Healthy Food Connect Local Impact Grantees are:

 

Area Agency on Aging 1-B: $47,000 to pilot MI Senior FEAST (Friends Eating And Socializing Together), which will provide group meals in restaurant settings for the Middle Eastern population and older adults living in Macomb and rural St. Clair counties. Partners: Chaldean American Ladies of Charity and the St. Clair Council on Aging.

 

Coalition on Temporary Shelter: $75,000 to support the program Meal Time, Family Time, a fine dining experience featuring locally grown and healthfully prepared foods and nutrition education for homeless children and their parents.
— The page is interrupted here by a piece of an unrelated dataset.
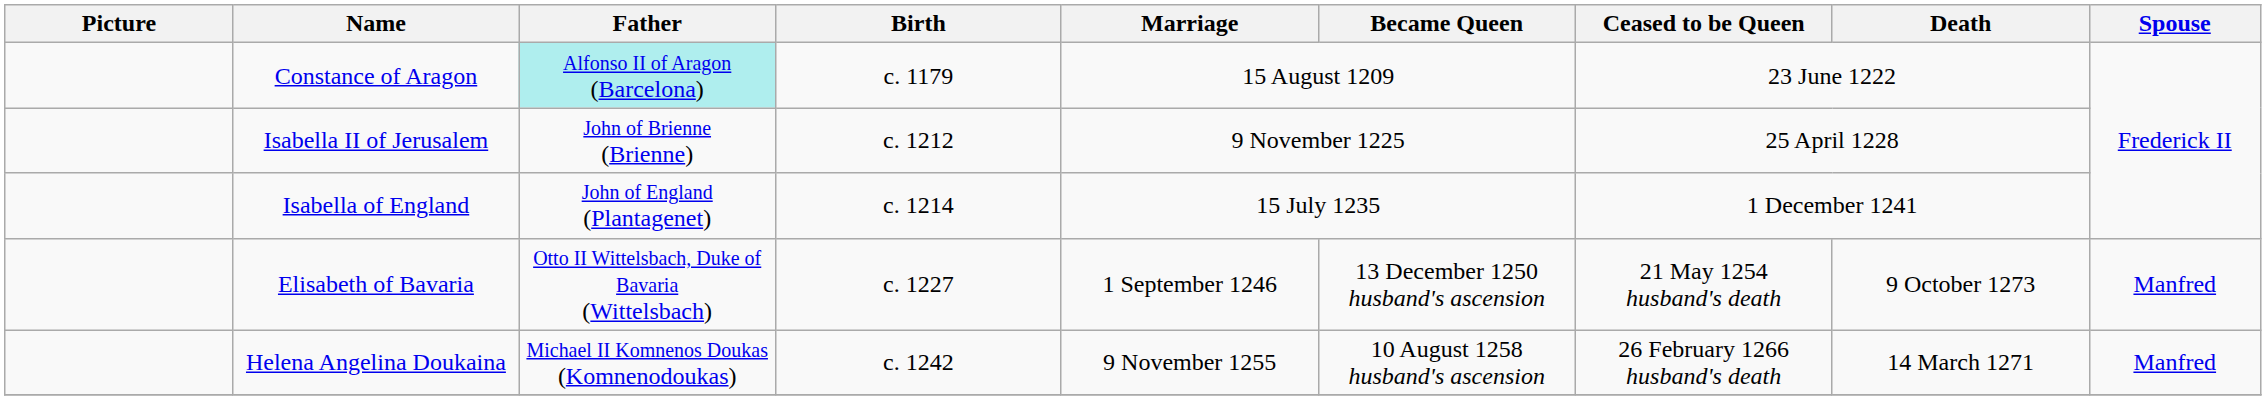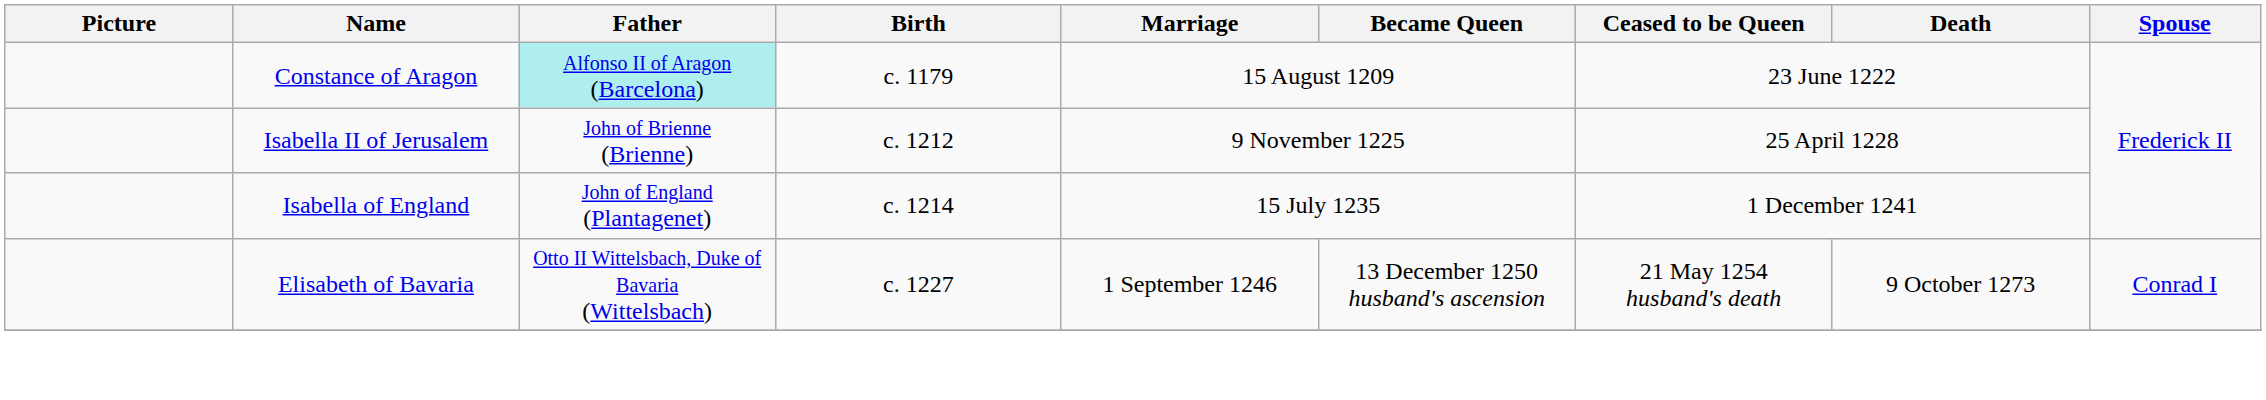Elisabeth of Bavaria | Spouse: Manfred -> Conrad I
- row: Helena Angelina Doukaina | Michael II Komnenos Doukas (Komnenodoukas) | c. 1242 | 9 November 1255 | 10 August 1258 husband's ascension | 26 February 1266 husband's death | 14 March 1271 | Manfred
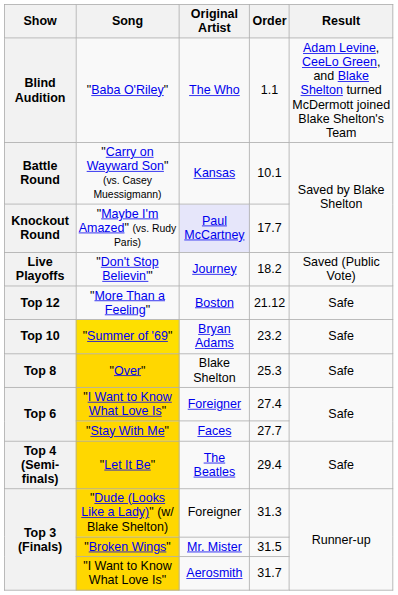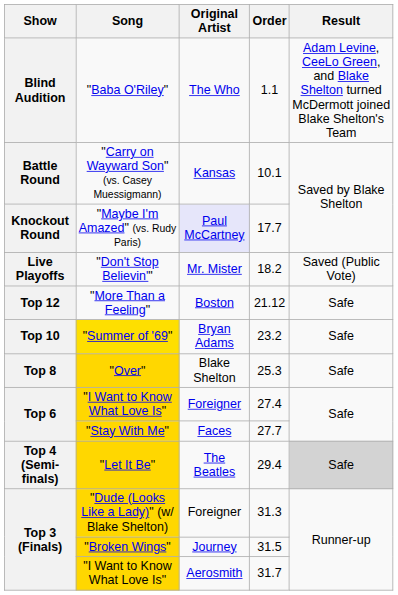"Don't Stop Believin'" | Original Artist: Journey -> Mr. Mister
"Let It Be" | Result: no background -> lightgrey background
"Broken Wings" | Original Artist: Mr. Mister -> Journey
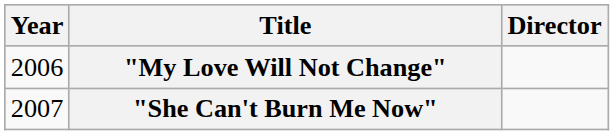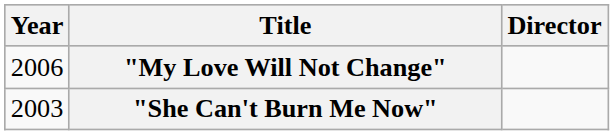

Partners: My Sunday Brunch Catering and Real Talk Counseling Services.

 

Detroit Area Agency on Aging: $72,000 to pilot the expanded use of existing available commercial kitchens to provide more group and home-delivered meals to seniors and to encourage intergenerational nutrition programs. Partners: Association of Chinese Americans, Restoration Towers, Tabernacle Missionary Baptist Church, Fresh Corner Café and Precise Home Health Care.

 

Detroit Friendship House Inc.: $31,000 to support a community garden in Hamtramck to provide access to healthy produce to children from diverse backgrounds while teaching intercultural and intergenerational collaboration. Partners: Oakland University’s Student Organic Farm Program, People’s Community Services, Children’s Clinic of Michigan and Bromberg and Associates.

 

Eastern Market Corporation: $75,000 to pilot a youth and senior transportation program to increase participation in Market activities like Red Truck Fresh Produce and Gratiot Central Market. Partners: Riverfront East Congregational Initiative of the Michigan Roundtable for Diversity and Wayne State University Center for School Health.

 

Greening of Detroit: $75,000 to create community gardens at public housing developments in Detroit. Partners: Forest Park, Woodbridge, Riverbend and Sojourner Truth housing centers in Detroit.

 

Jewish Family Services of Washtenaw County: $75,000 in support for increased nutritious food delivery to older adults in Washtenaw County, particularly those with health-related or religious dietary restrictions. Partners: Yad Ezra and Ypsilanti Meals on Wheels.